_Problem description_.
Filtering the records below, copy only those lines that include the word "оценкам".
##### Records provided
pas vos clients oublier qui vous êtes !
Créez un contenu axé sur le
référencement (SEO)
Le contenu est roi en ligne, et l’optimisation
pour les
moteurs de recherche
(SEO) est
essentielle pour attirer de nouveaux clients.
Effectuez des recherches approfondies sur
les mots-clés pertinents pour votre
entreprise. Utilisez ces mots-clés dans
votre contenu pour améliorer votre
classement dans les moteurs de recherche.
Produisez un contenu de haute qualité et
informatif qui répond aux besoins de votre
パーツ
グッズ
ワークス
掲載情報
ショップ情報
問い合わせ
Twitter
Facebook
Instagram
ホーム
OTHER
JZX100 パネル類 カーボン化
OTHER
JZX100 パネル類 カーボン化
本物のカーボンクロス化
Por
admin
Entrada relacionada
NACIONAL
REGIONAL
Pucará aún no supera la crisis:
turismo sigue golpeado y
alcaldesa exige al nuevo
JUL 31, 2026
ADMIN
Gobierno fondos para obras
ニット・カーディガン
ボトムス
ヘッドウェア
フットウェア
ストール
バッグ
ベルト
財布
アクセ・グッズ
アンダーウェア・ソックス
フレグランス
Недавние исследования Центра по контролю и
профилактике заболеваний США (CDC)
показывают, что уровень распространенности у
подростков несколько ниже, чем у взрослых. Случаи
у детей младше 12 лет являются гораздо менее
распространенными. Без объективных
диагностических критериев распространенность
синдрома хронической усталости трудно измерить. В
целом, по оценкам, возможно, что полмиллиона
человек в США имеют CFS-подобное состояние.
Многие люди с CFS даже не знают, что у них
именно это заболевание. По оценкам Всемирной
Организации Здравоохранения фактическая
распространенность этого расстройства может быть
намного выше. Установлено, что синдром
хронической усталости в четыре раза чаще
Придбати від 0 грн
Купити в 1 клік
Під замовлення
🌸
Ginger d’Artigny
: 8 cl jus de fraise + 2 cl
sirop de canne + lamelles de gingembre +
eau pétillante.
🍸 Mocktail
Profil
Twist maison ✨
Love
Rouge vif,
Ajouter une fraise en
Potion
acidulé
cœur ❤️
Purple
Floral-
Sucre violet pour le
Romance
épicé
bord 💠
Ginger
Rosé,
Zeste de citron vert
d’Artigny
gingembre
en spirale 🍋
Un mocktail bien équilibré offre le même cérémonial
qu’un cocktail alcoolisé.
##########
_Answer to this task_.
целом, по оценкам, возможно, что полмиллиона
именно это заболевание. По оценкам Всемирной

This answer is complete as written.